- [Your instructions]: Can you rewrite every line of the listing below, swapping each "Sábana" for "Manta" and leaving everything else unchanged?

- [Available data]:

=== Section Start ===

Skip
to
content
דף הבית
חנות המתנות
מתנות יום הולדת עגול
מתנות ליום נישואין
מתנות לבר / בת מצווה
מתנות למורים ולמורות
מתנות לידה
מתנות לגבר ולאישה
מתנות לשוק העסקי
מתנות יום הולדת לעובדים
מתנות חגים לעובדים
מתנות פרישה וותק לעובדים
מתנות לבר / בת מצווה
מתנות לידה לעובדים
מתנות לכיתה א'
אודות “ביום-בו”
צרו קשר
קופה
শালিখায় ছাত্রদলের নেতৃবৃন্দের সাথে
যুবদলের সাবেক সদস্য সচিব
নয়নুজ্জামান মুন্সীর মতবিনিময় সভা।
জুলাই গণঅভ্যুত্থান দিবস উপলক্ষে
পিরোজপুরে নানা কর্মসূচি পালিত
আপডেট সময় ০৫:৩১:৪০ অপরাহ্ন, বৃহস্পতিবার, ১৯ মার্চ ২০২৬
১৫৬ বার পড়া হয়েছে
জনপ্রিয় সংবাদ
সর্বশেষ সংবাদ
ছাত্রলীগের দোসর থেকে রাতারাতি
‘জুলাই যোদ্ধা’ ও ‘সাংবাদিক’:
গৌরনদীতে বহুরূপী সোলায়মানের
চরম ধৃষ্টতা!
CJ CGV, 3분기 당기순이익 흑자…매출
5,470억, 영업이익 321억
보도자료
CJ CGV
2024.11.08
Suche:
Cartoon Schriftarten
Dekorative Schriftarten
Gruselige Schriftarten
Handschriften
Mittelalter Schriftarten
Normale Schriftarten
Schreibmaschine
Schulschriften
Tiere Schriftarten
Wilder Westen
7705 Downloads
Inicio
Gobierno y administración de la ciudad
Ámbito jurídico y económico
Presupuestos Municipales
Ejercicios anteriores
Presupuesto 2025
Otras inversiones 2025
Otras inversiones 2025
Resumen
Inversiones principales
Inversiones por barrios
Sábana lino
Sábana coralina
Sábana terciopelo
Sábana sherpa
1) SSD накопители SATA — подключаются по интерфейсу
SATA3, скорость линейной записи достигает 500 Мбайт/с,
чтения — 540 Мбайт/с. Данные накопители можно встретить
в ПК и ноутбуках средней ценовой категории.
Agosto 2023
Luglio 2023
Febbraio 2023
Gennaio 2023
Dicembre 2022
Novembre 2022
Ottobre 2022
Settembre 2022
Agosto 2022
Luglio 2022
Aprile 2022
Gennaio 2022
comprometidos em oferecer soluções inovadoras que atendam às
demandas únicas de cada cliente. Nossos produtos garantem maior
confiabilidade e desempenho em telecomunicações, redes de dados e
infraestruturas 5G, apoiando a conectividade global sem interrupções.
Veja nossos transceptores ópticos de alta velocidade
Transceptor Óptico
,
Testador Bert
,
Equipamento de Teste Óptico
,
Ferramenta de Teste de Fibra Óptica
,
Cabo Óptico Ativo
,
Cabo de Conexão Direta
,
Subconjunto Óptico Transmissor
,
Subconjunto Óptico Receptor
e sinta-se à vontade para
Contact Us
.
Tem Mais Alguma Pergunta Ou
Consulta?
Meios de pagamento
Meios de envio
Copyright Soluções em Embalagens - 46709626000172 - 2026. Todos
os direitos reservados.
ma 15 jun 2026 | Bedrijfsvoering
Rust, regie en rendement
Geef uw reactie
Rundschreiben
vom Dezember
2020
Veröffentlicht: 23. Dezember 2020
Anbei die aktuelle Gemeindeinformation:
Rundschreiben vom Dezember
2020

=== Section End ===

- [Response]:
Skip
to
content
דף הבית
חנות המתנות
מתנות יום הולדת עגול
מתנות ליום נישואין
מתנות לבר / בת מצווה
מתנות למורים ולמורות
מתנות לידה
מתנות לגבר ולאישה
מתנות לשוק העסקי
מתנות יום הולדת לעובדים
מתנות חגים לעובדים
מתנות פרישה וותק לעובדים
מתנות לבר / בת מצווה
מתנות לידה לעובדים
מתנות לכיתה א'
אודות “ביום-בו”
צרו קשר
קופה
শালিখায় ছাত্রদলের নেতৃবৃন্দের সাথে
যুবদলের সাবেক সদস্য সচিব
নয়নুজ্জামান মুন্সীর মতবিনিময় সভা।
জুলাই গণঅভ্যুত্থান দিবস উপলক্ষে
পিরোজপুরে নানা কর্মসূচি পালিত
আপডেট সময় ০৫:৩১:৪০ অপরাহ্ন, বৃহস্পতিবার, ১৯ মার্চ ২০২৬
১৫৬ বার পড়া হয়েছে
জনপ্রিয় সংবাদ
সর্বশেষ সংবাদ
ছাত্রলীগের দোসর থেকে রাতারাতি
‘জুলাই যোদ্ধা’ ও ‘সাংবাদিক’:
গৌরনদীতে বহুরূপী সোলায়মানের
চরম ধৃষ্টতা!
CJ CGV, 3분기 당기순이익 흑자…매출
5,470억, 영업이익 321억
보도자료
CJ CGV
2024.11.08
Suche:
Cartoon Schriftarten
Dekorative Schriftarten
Gruselige Schriftarten
Handschriften
Mittelalter Schriftarten
Normale Schriftarten
Schreibmaschine
Schulschriften
Tiere Schriftarten
Wilder Westen
7705 Downloads
Inicio
Gobierno y administración de la ciudad
Ámbito jurídico y económico
Presupuestos Municipales
Ejercicios anteriores
Presupuesto 2025
Otras inversiones 2025
Otras inversiones 2025
Resumen
Inversiones principales
Inversiones por barrios
Manta lino
Manta coralina
Manta terciopelo
Manta sherpa
1) SSD накопители SATA — подключаются по интерфейсу
SATA3, скорость линейной записи достигает 500 Мбайт/с,
чтения — 540 Мбайт/с. Данные накопители можно встретить
в ПК и ноутбуках средней ценовой категории.
Agosto 2023
Luglio 2023
Febbraio 2023
Gennaio 2023
Dicembre 2022
Novembre 2022
Ottobre 2022
Settembre 2022
Agosto 2022
Luglio 2022
Aprile 2022
Gennaio 2022
comprometidos em oferecer soluções inovadoras que atendam às
demandas únicas de cada cliente. Nossos produtos garantem maior
confiabilidade e desempenho em telecomunicações, redes de dados e
infraestruturas 5G, apoiando a conectividade global sem interrupções.
Veja nossos transceptores ópticos de alta velocidade
Transceptor Óptico
,
Testador Bert
,
Equipamento de Teste Óptico
,
Ferramenta de Teste de Fibra Óptica
,
Cabo Óptico Ativo
,
Cabo de Conexão Direta
,
Subconjunto Óptico Transmissor
,
Subconjunto Óptico Receptor
e sinta-se à vontade para
Contact Us
.
Tem Mais Alguma Pergunta Ou
Consulta?
Meios de pagamento
Meios de envio
Copyright Soluções em Embalagens - 46709626000172 - 2026. Todos
os direitos reservados.
ma 15 jun 2026 | Bedrijfsvoering
Rust, regie en rendement
Geef uw reactie
Rundschreiben
vom Dezember
2020
Veröffentlicht: 23. Dezember 2020
Anbei die aktuelle Gemeindeinformation:
Rundschreiben vom Dezember
2020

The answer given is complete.